Wow, that’s pretty violent. Excuse me! Bore is just a proxy I wrote on a train ride home, and I’m making it public for its own sake. I’d honestly rather you not make intimidating suggestions towards threats like this.
It's not useful to bury your head in the sand and write it off as an intimidating suggestion. Take a look at the Tor relay operations faq [1].
> Has anyone ever been sued or prosecuted for running Tor?
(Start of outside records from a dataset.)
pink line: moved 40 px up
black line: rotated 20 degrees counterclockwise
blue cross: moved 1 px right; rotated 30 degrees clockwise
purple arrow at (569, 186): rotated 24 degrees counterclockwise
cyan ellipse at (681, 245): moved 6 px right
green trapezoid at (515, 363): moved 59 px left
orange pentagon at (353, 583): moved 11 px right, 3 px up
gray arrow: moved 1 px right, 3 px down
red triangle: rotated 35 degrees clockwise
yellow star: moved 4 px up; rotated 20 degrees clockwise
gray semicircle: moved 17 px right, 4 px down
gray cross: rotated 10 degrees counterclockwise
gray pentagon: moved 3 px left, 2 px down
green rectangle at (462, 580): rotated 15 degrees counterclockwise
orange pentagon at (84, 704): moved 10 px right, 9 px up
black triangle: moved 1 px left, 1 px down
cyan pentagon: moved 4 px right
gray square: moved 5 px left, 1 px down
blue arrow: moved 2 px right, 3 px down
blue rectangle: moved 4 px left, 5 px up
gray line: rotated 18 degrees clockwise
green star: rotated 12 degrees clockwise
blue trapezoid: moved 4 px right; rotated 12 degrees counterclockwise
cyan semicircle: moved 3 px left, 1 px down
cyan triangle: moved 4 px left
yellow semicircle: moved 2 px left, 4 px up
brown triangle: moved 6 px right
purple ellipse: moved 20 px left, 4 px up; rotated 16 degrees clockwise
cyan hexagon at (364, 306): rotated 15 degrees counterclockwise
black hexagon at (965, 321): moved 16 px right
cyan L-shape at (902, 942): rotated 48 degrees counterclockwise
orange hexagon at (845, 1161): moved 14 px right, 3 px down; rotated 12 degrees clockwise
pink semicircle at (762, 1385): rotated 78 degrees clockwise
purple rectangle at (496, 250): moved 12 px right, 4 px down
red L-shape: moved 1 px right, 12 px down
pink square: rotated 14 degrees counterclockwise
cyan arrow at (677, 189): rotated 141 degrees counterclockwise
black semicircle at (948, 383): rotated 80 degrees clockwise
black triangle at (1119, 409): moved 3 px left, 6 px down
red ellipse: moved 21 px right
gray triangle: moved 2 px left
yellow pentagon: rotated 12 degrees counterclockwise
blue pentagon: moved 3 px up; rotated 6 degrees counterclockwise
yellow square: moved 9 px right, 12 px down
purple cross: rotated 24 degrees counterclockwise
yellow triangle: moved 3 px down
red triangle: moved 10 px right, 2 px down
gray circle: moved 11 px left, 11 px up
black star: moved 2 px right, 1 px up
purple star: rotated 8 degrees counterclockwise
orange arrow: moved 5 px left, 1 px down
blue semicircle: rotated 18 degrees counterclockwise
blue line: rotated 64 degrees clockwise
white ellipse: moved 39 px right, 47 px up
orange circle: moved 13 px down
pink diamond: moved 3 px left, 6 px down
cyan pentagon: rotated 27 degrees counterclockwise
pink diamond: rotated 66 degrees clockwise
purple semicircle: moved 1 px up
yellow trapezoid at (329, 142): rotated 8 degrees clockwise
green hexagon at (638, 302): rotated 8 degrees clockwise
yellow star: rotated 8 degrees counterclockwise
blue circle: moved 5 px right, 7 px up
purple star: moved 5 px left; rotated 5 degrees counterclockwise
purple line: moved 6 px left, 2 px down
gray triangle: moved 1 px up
> Although we are not aware of an individual being sued, prosecuted, or convicted for running a Tor relay, law enforcement in the United States and other countries has occasionally mistakenly investigated individuals running a Tor relay. We believe that running a Tor relay, including an exit relay that allows people to anonymously send and receive traffic, is legal under U.S. law. Law enforcement, however, often misunderstands how Tor works and has occasionally attributed illegal traffic on the network as originating from a Tor exit relay. This has resulted in police suspecting Tor relay operators of crimes and sometimes seizing computer equipment, including Tor relays. For example, in 2016 Seattle police mistakenly raided the home of a privacy activist operating a Tor exit relay. And Russian authorities wrongfully arrested math instructor and Tor relay operator Dmitry Bogatov, though they later cleared him of charges.
This isn't a threat, this is a warning to be careful about how police and investigators operate with little knowledge of how the internet actually works. If someone were hosting a web server with child porn tunneled through your bore.pub service the authorities would only see bore.pub IPs in traffic logs, and they would definitely contact the DNS and IP block owner to figure exactly who runs that bore.pub server (you) and get a warrant to seize their computers.
It can be used as an anonymous reverse proxy, meaning it could be used to host malicious or illegal files on a malicious users computer, while making it more difficult to trace back to them. Any complaints will have the service IP address rather than the malicious users, meaning the server host is the first person the feds will be questioning during an investigation. And when I say questioning, I mean potentially publicly arresting the host for child porn or similar, destroying their life (despite being innocent), or holing the hosts computer equipment as evidence for months / years as part of the crime, even with irrefutable proof of innocence on behalf of the host.
On the things not to host, a public variant of this would be at the top of my list, right next to tor exit nodes.
don't do that, since crypto mining exist let people access to your machine means they gonna make you mine monero, that's what happens to kill public Unix systems, tradition who start in the early 80s.
but i probably use this to test mobile-web, sometime web APIs, like cameras doesn't work consistently between chrome pc and chrome android for example, let you test this solution in real hardware Without need to deploy.
I hope this service will continue to be available, however it looks to me as if this service is very easily abused (e.g. by spreading illegal content). But even if it just gets popular there are bandwidth costs which may run high quickly, if you have a few 100 heavy users.
If the author is here:
- How much of a concern is this for you?
- Do you have plans to offset the bandwidth fees?
- The backend is a single host, right? When would you need to scale this?